----- Excerpt provided -----

That's another concept that nobody has tried at this point, but if proper accommodations are made for profitability, sharing of services, etc., that's viable.

 

3. The third alternative, and probably the most practical alternative, is to have the doctors involved from the onset and through the entire development and operation phases, but keep in strict compliance with fair market value. Have the physicians own the real estate, lease the equipment to the hospital and remain involved in management of the hospital at some level. All of this can be accomplished legally as long as you're in strict compliance with the regulations regarding fair market value.

 

In other words, if the market rate for leasing a facility was X, you have to charge essentially that market rate. There are real estate companies that do quite well, leasing companies that do quite well and management companies that do quite well doing this. So while the doctors may not be able to achieve the same financial returns that they would if they own the hospital outright, they would still get a significant rate of return by owning these other aspects, like real estate and equipment.

-----

◆ **Directions for this task**: Continue the passage on alternatives for physician involvement in hospitals, starting right after its last sentence above.

----- Given entries -----

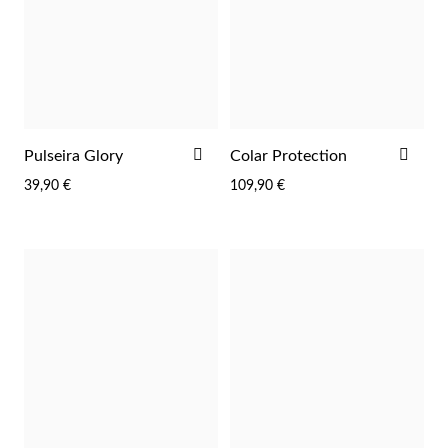
Wedding Season
ADICIONAR
ADI
Pulseira Glory
Colar Protection
AOS
AOS
39,90 €
109,90 €
FAVORITOS
FAV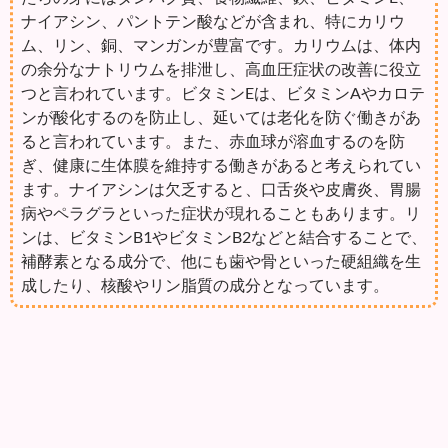
ナイアシン、パントテン酸などが含まれ、特にカリウ
ム、リン、銅、マンガンが豊富です。カリウムは、体内
の余分なナトリウムを排泄し、高血圧症状の改善に役立
つと言われています。ビタミンEは、ビタミンAやカロテ
ンが酸化するのを防止し、延いては老化を防ぐ働きがあ
ると言われています。また、赤血球が溶血するのを防
ぎ、健康に生体膜を維持する働きがあると考えられてい
ます。ナイアシンは欠乏すると、口舌炎や皮膚炎、胃腸
病やペラグラといった症状が現れることもあります。リ
ンは、ビタミンB1やビタミンB2などと結合することで、
補酵素となる成分で、他にも歯や骨といった硬組織を生
成したり、核酸やリン脂質の成分となっています。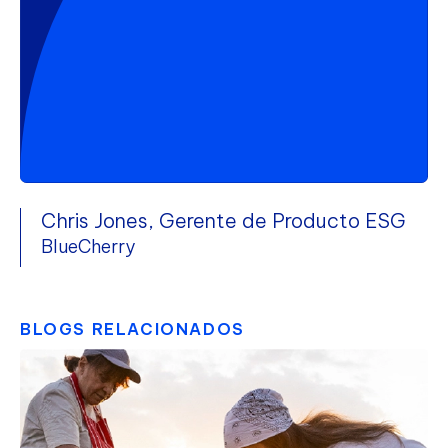
Chris Jones, Gerente de Producto ESG
BlueCherry
BLOGS RELACIONADOS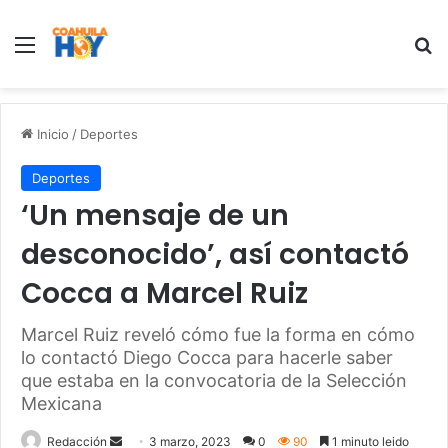
Menu
B
Inicio
/
Deportes
Deportes
‘Un mensaje de un
desconocido’, así contactó
Cocca a Marcel Ruiz
Marcel Ruiz reveló cómo fue la forma en cómo
lo contactó Diego Cocca para hacerle saber
que estaba en la convocatoria de la Selección
Mexicana
Redacción
S
3 marzo, 2023
0
90
1 minuto leido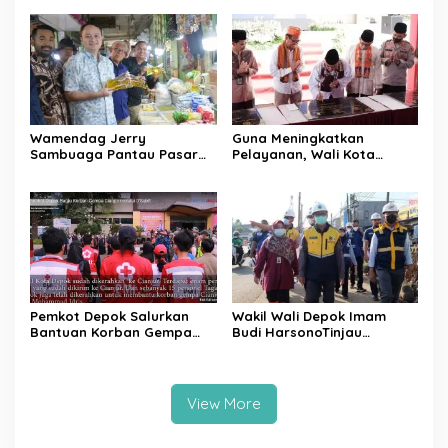
Workshop 2023
Mencapai 60-80 Persen
Wamendag Jerry
Guna Meningkatkan
Sambuaga Pantau Pasar
Pelayanan, Wali Kota
Raya Padang,
Depok Mohammad Idris
Ketersediaan Bapok Aman
Resmikan Rehabilitasi 11
dan Harga Terkendali
Kantor Pemerintahan
Pemkot Depok Salurkan
Wakil Wali Depok Imam
Bantuan Korban Gempa
Budi HarsonoTinjau
Cianjur melalui D’SabR
Pembangunan Underpass
View More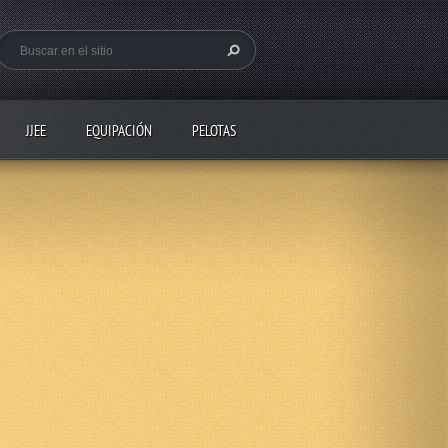
JJEE
EQUIPACIÓN
PELOTAS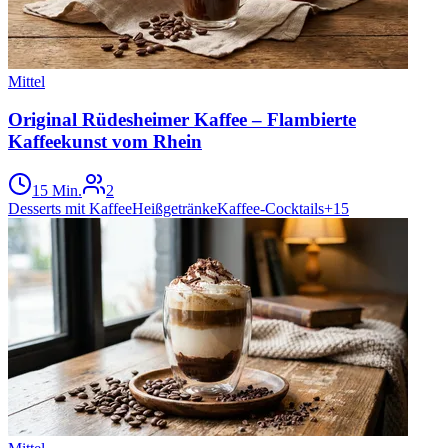
Mittel
Original Rüdesheimer Kaffee – Flambierte
Kaffeekunst vom Rhein
15 Min.
2
Desserts mit Kaffee
Heißgetränke
Kaffee-Cocktails
+
15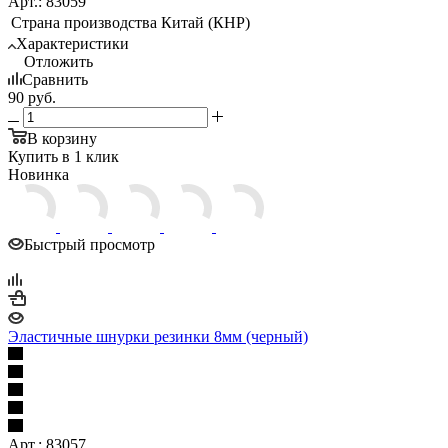
Арт.: 83059
Страна производства
Китай (КНР)
Характеристики
Отложить
Сравнить
90
руб.
В корзину
Купить в 1 клик
Новинка
Быстрый просмотр
Эластичные шнурки резинки 8мм (черный)
Арт.: 83057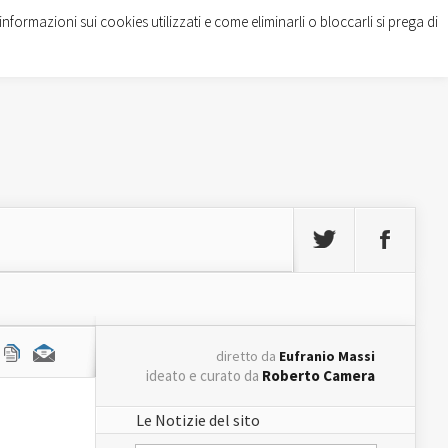
informazioni sui cookies utilizzati e come eliminarli o bloccarli si prega di
diretto da
Eufranio Massi
ideato e curato da
Roberto Camera
Le Notizie del sito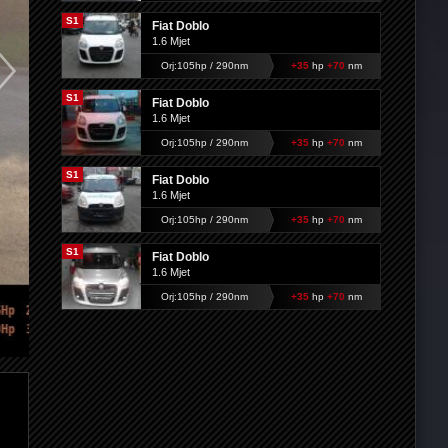
S1
Fiat Doblo
1.6 Mjet
Orj:105hp / 290nm
+35
hp
+70
nm
S1
Fiat Doblo
1.6 Mjet
Orj:105hp / 290nm
+35
hp
+70
nm
S1
Fiat Doblo
1.6 Mjet
Orj:105hp / 290nm
+35
hp
+70
nm
S1
Fiat Doblo
1.6 Mjet
Orj:105hp / 290nm
+35
hp
+70
nm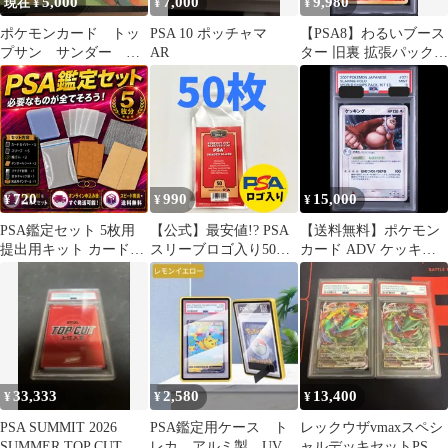
5,000
7,000
9,980
現在 ¥
¥
¥
ポケモンカード トッ
PSA 10 ポッチャマ
【PSA8】わるいブース
プサン サンダー フ
AR
ター 旧裏 拡張パック
リーザー ファイヤ
「ロケット団」
ー 裏緑 psa 連番
720
990
15,000
¥
¥
¥
PSA鑑定セット 5枚用
【公式】最安値!? PSA
【送料無料】ポケモン
提出用キット カードセ
スリーブロゴ入り50枚
カード ADV ケッキン
イバー スリーブ 梱包資
入り
グ キラ ホロ PSA9 PSA
材 トレカ カードセーバ
鑑定 071/108
ー ポケカ ワンピースカ
ード 遊戯王 BGS対応
33,333
2,580
13,400
¥
¥
¥
PSA SUMMIT 2026
PSA鑑定用ケース ト
レックウザvmaxスペシ
SUMMER TOP CUTカ
レカ アルミ製 UVカ
ャルデッキセットPSA9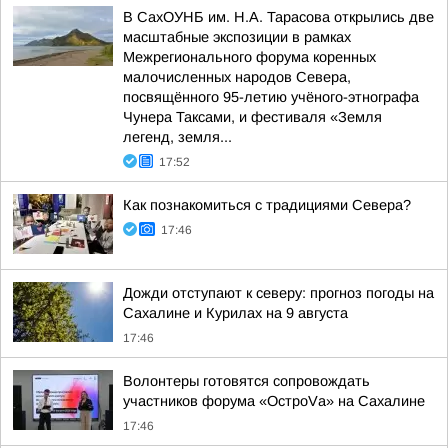
В СахОУНБ им. Н.А. Тарасова открылись две
масштабные экспозиции в рамках
Межрегионального форума коренных
малочисленных народов Севера,
посвящённого 95-летию учёного-этнографа
Чунера Таксами, и фестиваля «Земля
легенд, земля...
17:52
Как познакомиться с традициями Севера?
17:46
Дожди отступают к северу: прогноз погоды на
Сахалине и Курилах на 9 августа
17:46
Волонтеры готовятся сопровождать
участников форума «ОстроVа» на Сахалине
17:46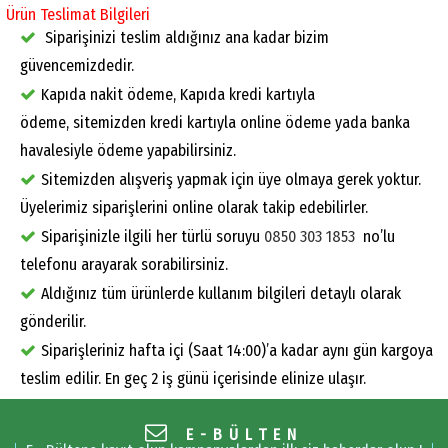
Ürün Teslimat Bilgileri
Siparişinizi teslim aldığınız ana kadar bizim
güvencemizdedir.
Kapıda nakit ödeme, Kapıda kredi kartıyla
ödeme, sitemizden kredi kartıyla online ödeme yada banka
havalesiyle ödeme yapabilirsiniz.
Sitemizden alışveriş yapmak için üye olmaya gerek yoktur.
Üyelerimiz siparişlerini online olarak takip edebilirler.
Siparişinizle ilgili her türlü soruyu
0850 303 1853
no’lu
telefonu arayarak sorabilirsiniz.
Aldığınız tüm ürünlerde kullanım bilgileri detaylı olarak
gönderilir.
Siparişleriniz hafta içi (Saat 14:00)’a kadar aynı gün kargoya
teslim edilir. En geç 2 iş günü içerisinde elinize ulaşır.
E-BÜLTEN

-----

◆ **Written response**:
 

The other thing is keeping to the integrity of the model, and I believe very strongly in this. The reason hospitals have physician involvement is not necessarily for the financial rewards but more for the fact that the physicians are the best suited to determined what happens in the hospital, what resources you have, what equipment you have, what procedures you do, what staffing you need, etc. If you get the physicians involved in the operations and management, from that kind of involvement standpoint, then I think you retain the integrity of the model.

 

The only thing left then is who is the actual owner of the operation? That would have to be a corporate partner who owns and manages the hospital. But as long as [for the physicians] there's a fixed rate for well-defined services, there are well-maintained hours and there are well-maintained requirements for providing services on the management side, that all becomes legal as well.

 

Q: Do you believe physician involvement in hospitals is still viable?


ML: I don't think the horse is completely out of the barn yet or at least the barn door is not closed. We are working on a facility that was caught by the [Dec. 21, 2010] deadline, and we find it quite rewarding. I know there are a lot of other facilities that were in some stage of development and I know there are many doctors saying they wished they had done that [third alternative model].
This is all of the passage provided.